Ich nehme das Hochspülen des Original-Threads zu den Haydn-Symphonien zum Anlass, auf eine Wieder- & Neuveröffentlichung aufmerksam zu machen. Eine der vielen Gesamteinspielungen, die zur Zeit der ersten großen HIP-Welle begonnen und nicht zu Ende geführt wurden, ist letztes Jahr klanglich überarbeitet in einer 18 CDs umfassenden Box herausgegeben worden. Der PR-Text behauptet, dass einige dieser Aufnahmen noch nie auf irgendeinem Medium veröffentlicht wurden. Insgesamt wurden 49 Sinfonien verewigt, es fehlen alle ab Hoboken-Nummer 70 und höher (außer "107" und "108").



49 Sinfonien

L'Estro Armonico, Derek Solomons
Amadé (21.01.2025, 09:49):
Hallo,

ich kann mich jetzt nicht über alle 6 Pariser-Sinfonien mit Karajan auslassen. Zur Nr. 86 äußerte ich mich im letzten Jahr im Klassik-Prisma : https://www.klassik-prisma.de/Haydn%20Nr.86.htm. Wenn es nicht unbedingt eine HIP-Aufnahme sein sollte, empfehle ich für Haydn, sowohl bei den Pariser als auch bei den Londoner-Sinfonien, Colin DAvis mit dem Concertgebouw Orchester.

Gruß Amadé
Sfantu (21.01.2025, 20:27):
Lieber Amadé,

besten Dank - darauf (auf Dein Prisma) hätte ich eigentlich auch mal selbst kommen können. Hurwitz betrachtet insbesondere die 82ste als ideale Darbietung durch die Berliner und Karajan.

Herzlichst,
Sfantu
Maurice inaktiv (22.01.2025, 09:33):
Hurwitz
wird nicht müde, herauszustreichen, daß Karajans Einspielungen der Pariser Sinfonien zum Besten zählen, das es für diese Werkgruppe auf Tonkonserve zu hören gibt. Dies sei umso bemerkenswerter, da auch er die Londoner mit Berlin/Karajan als zu schwergewichtig bis rigide empfindet.

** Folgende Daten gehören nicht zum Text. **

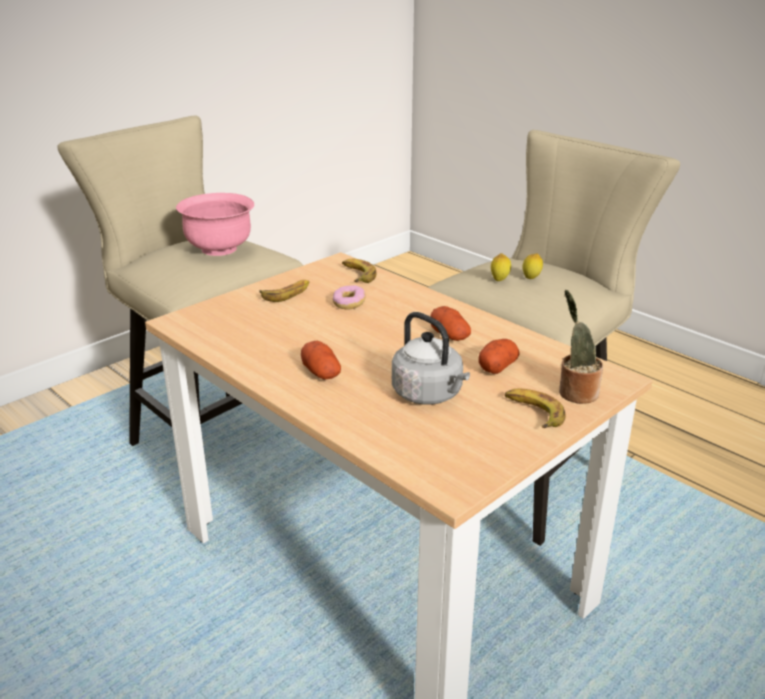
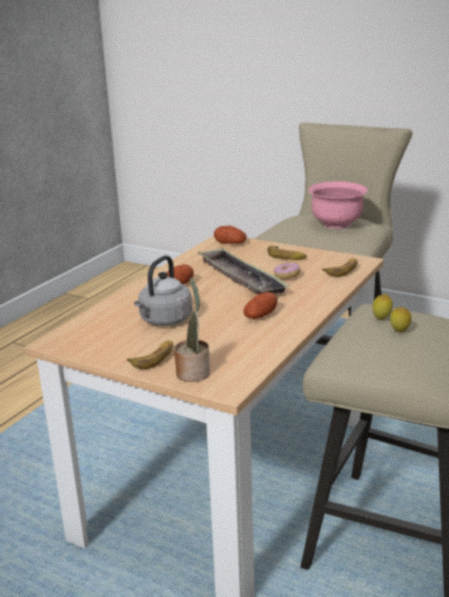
camera: 75 degrees right, 5 degrees down
(331, 329) = (241, 278): none -> tray
(497, 367) = (219, 338): potato -> potato (230, 243)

Kennt jemand die Aufnahmen und kann sie in Relation zu anderen Einspielungen setzen?
Man sollte es anders formulieren: Karajan hat das für seine Verhältnisse recht gut gemacht (die Aufnahmen entstanden 1980), aber im Vergleich zu Bernstein oder den erwähnten Sir Colin Davis das einfach zu wenig. Wenn man dann noch die letzten Jahrzehnte mit einbezieht (also den ganzen HIP-Kram, wo auch nicht alles gut war), ist es fast nur noch Hintergrundmusik - zwar hochwertig gespielt, aber langweilig und mutlos. Er hat im Grunde alles platt gemacht, was noch an Akzenten und Witz vorhanden war. Mir ist es bis heute ein Rätsel, warum er so einen wunderbaren Zugang zu Sibelius fand, aber beim Rest mir einfach zu mutlos agierte. Schönklang alleine macht nicht alle Werke besser.
Sfantu (23.01.2025, 21:08):
@Maurice inaktiv,

Du kennst also die die Aufnahmen der Pariser mit Karajan?
Maurice inaktiv (24.01.2025, 03:26):
Du kennst also die die Aufnahmen der Pariser mit Karajan?
Richtig. Ich hatte sie mir mal gekauft, ist aber schon eine Weile her. Sie ist ja als Doppel-CD zu erwerben.